Information START
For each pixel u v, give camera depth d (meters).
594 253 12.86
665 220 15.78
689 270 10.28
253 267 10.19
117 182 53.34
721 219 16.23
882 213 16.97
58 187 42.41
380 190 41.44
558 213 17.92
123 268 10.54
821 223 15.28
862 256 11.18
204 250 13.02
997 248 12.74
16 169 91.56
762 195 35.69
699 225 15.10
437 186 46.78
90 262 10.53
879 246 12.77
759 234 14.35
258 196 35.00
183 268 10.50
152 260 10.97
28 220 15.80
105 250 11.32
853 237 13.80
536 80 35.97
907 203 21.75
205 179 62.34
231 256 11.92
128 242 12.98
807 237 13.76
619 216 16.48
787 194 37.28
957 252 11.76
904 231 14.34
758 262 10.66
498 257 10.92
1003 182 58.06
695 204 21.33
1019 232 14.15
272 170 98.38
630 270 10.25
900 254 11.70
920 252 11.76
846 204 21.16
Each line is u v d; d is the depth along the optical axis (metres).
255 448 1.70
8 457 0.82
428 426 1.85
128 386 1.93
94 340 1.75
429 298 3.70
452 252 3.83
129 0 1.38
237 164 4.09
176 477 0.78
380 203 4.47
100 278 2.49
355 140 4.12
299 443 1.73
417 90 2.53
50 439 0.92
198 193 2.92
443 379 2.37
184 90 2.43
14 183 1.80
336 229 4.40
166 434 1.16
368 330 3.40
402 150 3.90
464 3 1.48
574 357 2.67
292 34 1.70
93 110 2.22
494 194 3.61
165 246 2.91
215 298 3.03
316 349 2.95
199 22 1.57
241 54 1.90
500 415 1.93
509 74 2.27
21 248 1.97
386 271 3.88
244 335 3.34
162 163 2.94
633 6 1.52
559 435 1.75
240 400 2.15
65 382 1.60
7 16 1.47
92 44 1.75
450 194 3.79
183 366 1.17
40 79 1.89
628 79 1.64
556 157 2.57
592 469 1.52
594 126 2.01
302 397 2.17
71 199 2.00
Information END
Required work: Repeat all the material, keeping each line identical.

Worked solution:
For each pixel u v, give camera depth d (meters).
594 253 12.86
665 220 15.78
689 270 10.28
253 267 10.19
117 182 53.34
721 219 16.23
882 213 16.97
58 187 42.41
380 190 41.44
558 213 17.92
123 268 10.54
821 223 15.28
862 256 11.18
204 250 13.02
997 248 12.74
16 169 91.56
762 195 35.69
699 225 15.10
437 186 46.78
90 262 10.53
879 246 12.77
759 234 14.35
258 196 35.00
183 268 10.50
152 260 10.97
28 220 15.80
105 250 11.32
853 237 13.80
536 80 35.97
907 203 21.75
205 179 62.34
231 256 11.92
128 242 12.98
807 237 13.76
619 216 16.48
787 194 37.28
957 252 11.76
904 231 14.34
758 262 10.66
498 257 10.92
1003 182 58.06
695 204 21.33
1019 232 14.15
272 170 98.38
630 270 10.25
900 254 11.70
920 252 11.76
846 204 21.16
Each line is u v d; d is the depth along the optical axis (metres).
255 448 1.70
8 457 0.82
428 426 1.85
128 386 1.93
94 340 1.75
429 298 3.70
452 252 3.83
129 0 1.38
237 164 4.09
176 477 0.78
380 203 4.47
100 278 2.49
355 140 4.12
299 443 1.73
417 90 2.53
50 439 0.92
198 193 2.92
443 379 2.37
184 90 2.43
14 183 1.80
336 229 4.40
166 434 1.16
368 330 3.40
402 150 3.90
464 3 1.48
574 357 2.67
292 34 1.70
93 110 2.22
494 194 3.61
165 246 2.91
215 298 3.03
316 349 2.95
199 22 1.57
241 54 1.90
500 415 1.93
509 74 2.27
21 248 1.97
386 271 3.88
244 335 3.34
162 163 2.94
633 6 1.52
559 435 1.75
240 400 2.15
65 382 1.60
7 16 1.47
92 44 1.75
450 194 3.79
183 366 1.17
40 79 1.89
628 79 1.64
556 157 2.57
592 469 1.52
594 126 2.01
302 397 2.17
71 199 2.00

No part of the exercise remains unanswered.